DOCUMENT EXTRACT >>
══════════════════════════════
GE earned an adjusted 16 cents per share, up from a restated 14 cents a share a year earlier. Analysts on average had expected 11 cents a share, according to Thomson Reuters I/B/E/S. GE recently restated 2017 results to reflect changes in accounting standards.

"It's an apples-to-apples, 5-cent beat," said Scott Davis, analyst and chief executive at Melius Research in New York. He noted that the figure excludes restructuring costs of about 5 cents a share.

GE also affirmed its forecast for 2018. It expects adjusted earnings of US$1.00 to US$1.07 a share, which also excludes restructuring costs, and adjusted industrial free cash flow of between US$6 billion and US$7 billion.

GE's shares were up 5.4 per cent to US$14.75 in premarket trading, after rising 2.4 per cent on Thursday.

Analysts had forecast GE's profit to decline in the first quarter and some thought Friday's results might fail to meet even those diminished expectations.
══════════════════════════════
MATERIAL PROVIDED >>
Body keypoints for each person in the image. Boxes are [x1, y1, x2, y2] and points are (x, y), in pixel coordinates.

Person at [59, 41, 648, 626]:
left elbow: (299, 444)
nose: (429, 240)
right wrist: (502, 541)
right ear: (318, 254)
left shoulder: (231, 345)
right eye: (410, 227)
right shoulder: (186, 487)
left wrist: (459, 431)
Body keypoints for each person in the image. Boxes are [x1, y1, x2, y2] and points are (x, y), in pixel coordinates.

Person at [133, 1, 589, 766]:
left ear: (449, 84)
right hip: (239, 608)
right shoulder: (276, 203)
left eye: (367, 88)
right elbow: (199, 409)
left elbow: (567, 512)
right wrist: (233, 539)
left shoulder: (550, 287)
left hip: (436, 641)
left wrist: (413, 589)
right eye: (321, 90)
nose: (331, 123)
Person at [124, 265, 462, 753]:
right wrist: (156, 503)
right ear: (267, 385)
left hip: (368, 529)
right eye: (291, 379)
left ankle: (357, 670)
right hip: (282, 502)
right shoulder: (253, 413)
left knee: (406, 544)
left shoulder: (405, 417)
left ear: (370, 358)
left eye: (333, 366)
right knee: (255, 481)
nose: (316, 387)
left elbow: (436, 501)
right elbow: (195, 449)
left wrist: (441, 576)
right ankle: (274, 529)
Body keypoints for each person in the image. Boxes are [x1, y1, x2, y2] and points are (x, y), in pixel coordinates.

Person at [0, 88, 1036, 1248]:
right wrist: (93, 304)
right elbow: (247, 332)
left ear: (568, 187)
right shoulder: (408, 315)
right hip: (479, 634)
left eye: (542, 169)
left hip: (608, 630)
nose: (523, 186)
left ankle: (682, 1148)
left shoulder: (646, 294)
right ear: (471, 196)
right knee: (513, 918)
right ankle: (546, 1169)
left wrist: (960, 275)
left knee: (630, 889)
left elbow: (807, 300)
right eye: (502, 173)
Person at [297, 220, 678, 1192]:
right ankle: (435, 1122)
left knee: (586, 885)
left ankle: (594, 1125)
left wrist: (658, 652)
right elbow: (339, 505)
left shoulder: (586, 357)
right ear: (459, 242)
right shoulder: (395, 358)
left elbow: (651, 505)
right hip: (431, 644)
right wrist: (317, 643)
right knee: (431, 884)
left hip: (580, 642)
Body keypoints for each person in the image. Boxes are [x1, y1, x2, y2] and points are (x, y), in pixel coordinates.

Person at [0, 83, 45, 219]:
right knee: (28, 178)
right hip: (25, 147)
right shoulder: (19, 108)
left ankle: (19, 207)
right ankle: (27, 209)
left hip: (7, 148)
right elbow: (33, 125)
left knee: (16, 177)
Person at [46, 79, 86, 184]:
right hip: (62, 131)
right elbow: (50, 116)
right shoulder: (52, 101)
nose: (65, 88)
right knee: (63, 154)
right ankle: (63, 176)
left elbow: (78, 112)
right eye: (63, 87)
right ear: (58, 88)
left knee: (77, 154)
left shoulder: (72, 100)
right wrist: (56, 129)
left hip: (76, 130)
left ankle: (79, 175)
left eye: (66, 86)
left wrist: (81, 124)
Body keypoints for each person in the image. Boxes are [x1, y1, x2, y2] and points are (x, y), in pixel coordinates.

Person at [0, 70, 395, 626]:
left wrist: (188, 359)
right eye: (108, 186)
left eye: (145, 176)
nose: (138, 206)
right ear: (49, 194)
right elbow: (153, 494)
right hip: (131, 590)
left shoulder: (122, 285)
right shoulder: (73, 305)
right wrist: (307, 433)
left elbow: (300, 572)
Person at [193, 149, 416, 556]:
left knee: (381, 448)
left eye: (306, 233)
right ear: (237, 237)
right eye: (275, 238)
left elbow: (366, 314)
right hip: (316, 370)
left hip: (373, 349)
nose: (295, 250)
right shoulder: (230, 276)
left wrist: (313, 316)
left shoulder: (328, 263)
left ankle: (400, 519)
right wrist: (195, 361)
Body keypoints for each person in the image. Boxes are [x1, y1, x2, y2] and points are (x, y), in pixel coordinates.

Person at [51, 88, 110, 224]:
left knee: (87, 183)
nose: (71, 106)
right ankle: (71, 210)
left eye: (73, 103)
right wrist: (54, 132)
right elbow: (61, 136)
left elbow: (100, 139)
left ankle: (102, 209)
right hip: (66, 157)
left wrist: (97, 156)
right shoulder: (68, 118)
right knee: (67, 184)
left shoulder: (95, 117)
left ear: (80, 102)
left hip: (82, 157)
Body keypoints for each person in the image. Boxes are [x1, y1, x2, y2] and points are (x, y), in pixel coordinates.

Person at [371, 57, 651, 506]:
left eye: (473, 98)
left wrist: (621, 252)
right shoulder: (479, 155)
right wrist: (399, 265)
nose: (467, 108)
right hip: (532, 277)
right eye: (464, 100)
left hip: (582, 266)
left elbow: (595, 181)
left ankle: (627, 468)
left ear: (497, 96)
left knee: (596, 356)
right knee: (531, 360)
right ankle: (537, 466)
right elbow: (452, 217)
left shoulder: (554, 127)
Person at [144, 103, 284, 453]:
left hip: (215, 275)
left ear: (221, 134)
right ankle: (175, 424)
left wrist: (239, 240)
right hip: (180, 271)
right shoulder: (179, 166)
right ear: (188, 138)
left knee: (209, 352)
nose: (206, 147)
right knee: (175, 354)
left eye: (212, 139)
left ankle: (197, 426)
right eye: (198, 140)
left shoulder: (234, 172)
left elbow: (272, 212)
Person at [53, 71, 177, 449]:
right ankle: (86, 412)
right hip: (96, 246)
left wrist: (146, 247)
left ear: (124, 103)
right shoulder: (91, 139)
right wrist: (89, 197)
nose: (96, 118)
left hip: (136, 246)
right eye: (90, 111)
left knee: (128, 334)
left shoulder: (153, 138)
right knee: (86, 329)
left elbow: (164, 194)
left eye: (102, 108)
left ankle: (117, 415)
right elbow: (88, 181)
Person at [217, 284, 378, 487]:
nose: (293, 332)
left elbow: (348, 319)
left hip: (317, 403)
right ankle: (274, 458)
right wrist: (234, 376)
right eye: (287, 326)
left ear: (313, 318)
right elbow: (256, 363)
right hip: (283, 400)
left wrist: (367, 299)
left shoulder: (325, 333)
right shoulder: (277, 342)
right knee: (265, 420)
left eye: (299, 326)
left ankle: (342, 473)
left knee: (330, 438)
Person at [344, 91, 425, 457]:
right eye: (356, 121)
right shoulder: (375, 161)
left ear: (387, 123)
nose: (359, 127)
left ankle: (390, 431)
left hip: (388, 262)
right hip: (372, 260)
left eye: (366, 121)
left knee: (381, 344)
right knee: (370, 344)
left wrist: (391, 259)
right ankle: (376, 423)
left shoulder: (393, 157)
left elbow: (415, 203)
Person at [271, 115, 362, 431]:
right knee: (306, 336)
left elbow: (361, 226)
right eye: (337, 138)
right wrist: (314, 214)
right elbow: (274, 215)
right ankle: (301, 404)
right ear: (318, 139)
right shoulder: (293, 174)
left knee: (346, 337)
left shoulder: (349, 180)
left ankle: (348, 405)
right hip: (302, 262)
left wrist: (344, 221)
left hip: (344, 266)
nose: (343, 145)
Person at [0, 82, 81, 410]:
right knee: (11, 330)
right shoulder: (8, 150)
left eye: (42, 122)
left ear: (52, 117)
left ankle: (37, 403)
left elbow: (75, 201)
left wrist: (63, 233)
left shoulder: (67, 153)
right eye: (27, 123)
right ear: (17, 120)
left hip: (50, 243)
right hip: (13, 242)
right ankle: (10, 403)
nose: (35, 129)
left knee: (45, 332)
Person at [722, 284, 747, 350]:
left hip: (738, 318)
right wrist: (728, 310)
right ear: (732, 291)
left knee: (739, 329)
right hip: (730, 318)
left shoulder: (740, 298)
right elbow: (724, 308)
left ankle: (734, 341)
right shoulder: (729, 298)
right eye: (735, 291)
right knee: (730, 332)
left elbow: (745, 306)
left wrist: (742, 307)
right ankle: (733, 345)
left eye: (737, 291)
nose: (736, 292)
══════════════════════════════
QUESTIONS ON THE MATERIAL >>
A. In the GE earnings text, what adjusted earnings per share range does GE expect for 2018?
B. Extend the GE earnings text past its final sentence.

OUTPUTS BY TASK >>
A. US$1.00 to US$1.07 a share, excluding restructuring costs.

B.
But the company's aviation, transportation and healthcare businesses produced double-digit profit growth in the quarter, boosting overall results.

Profit at GE's power business fell 38 per cent on a 9 per cent decline in sales; orders dropped 29 per cent.

"The industry continues to be challenging and is trending softer than our forecast," GE said of the power business.

Profit in GE's oil and gas unit fell 30 per cent, excluding restructuring and other charges, GE said.

Earnings from continuing operations attributable to GE shareholders more than tripled to US$369 million, or 4 cents a share, in the quarter ended March 31, from US$122 million or 1 cent, a year earlier, the company said. Revenue rose 6.6 per cent to US$28.7 billion.